> What is being asked:
Your answer must be an exact copy of the records, with no pictures included.

╭─ Supplied records

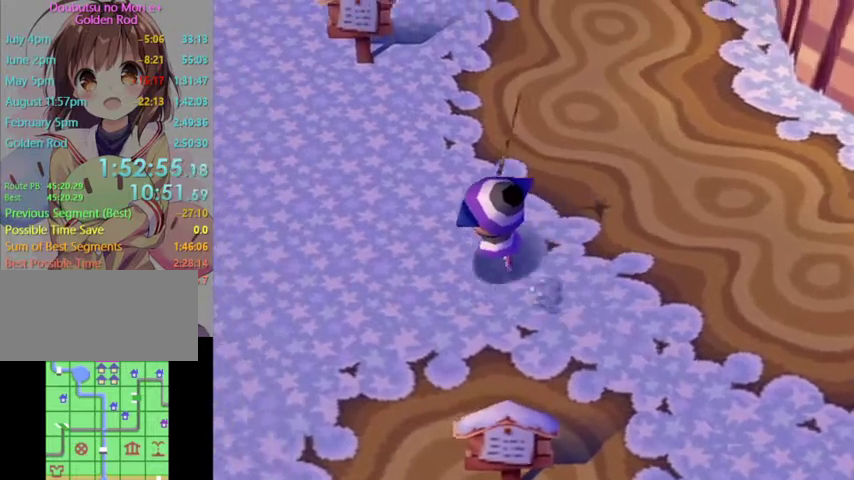
{"buttons": ["L1"], "left_stick": "left", "right_stick": "center", "events": [[500, "left_stick", "left"]]}
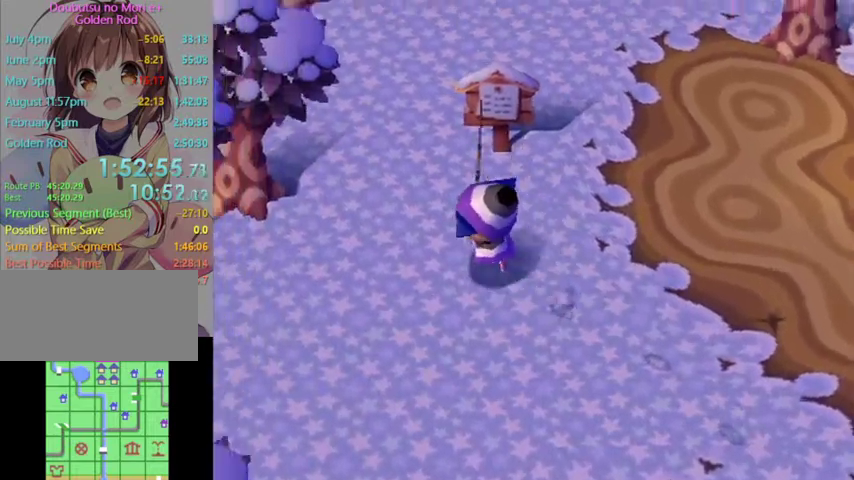
{"buttons": ["L1"], "left_stick": "down", "right_stick": "center", "events": [[333, "left_stick", "down-left"], [467, "left_stick", "down"]]}
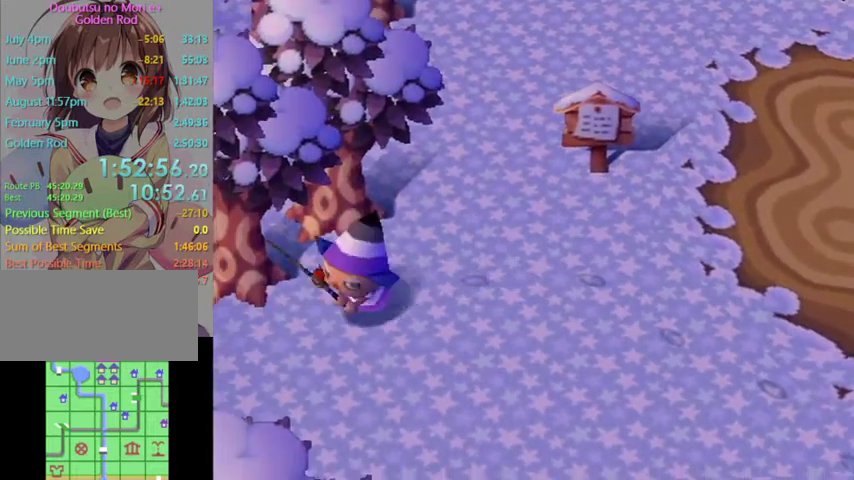
{"buttons": ["L1"], "left_stick": "up-right", "right_stick": "center", "events": [[67, "left_stick", "down-right"], [200, "left_stick", "up-right"]]}
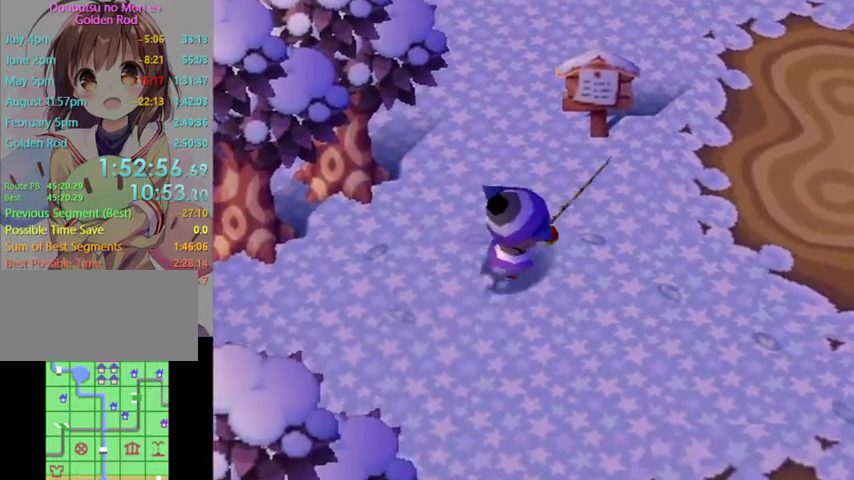
{"buttons": ["L1"], "left_stick": "up-right", "right_stick": "center", "events": []}
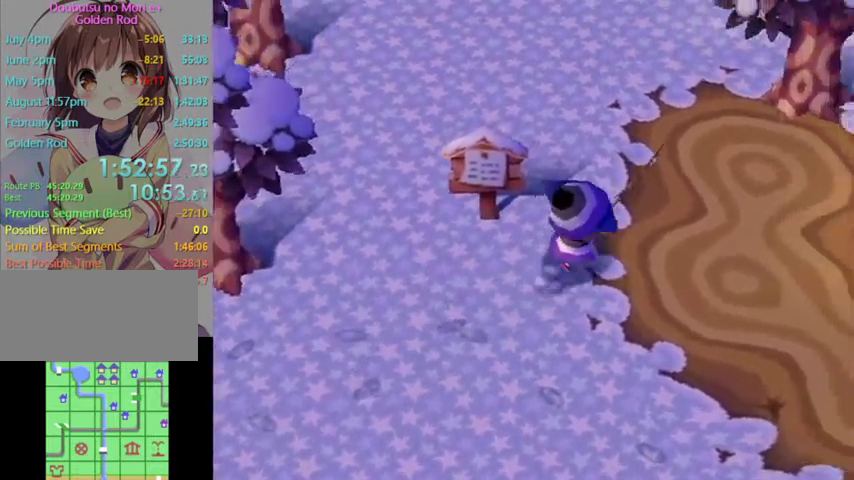
{"buttons": ["L1"], "left_stick": "up", "right_stick": "center", "events": [[267, "left_stick", "up"]]}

╰─

> Result below:
{"buttons": ["L1"], "left_stick": "left", "right_stick": "center", "events": [[500, "left_stick", "left"]]}
{"buttons": ["L1"], "left_stick": "down", "right_stick": "center", "events": [[333, "left_stick", "down-left"], [467, "left_stick", "down"]]}
{"buttons": ["L1"], "left_stick": "up-right", "right_stick": "center", "events": [[67, "left_stick", "down-right"], [200, "left_stick", "up-right"]]}
{"buttons": ["L1"], "left_stick": "up-right", "right_stick": "center", "events": []}
{"buttons": ["L1"], "left_stick": "up", "right_stick": "center", "events": [[267, "left_stick", "up"]]}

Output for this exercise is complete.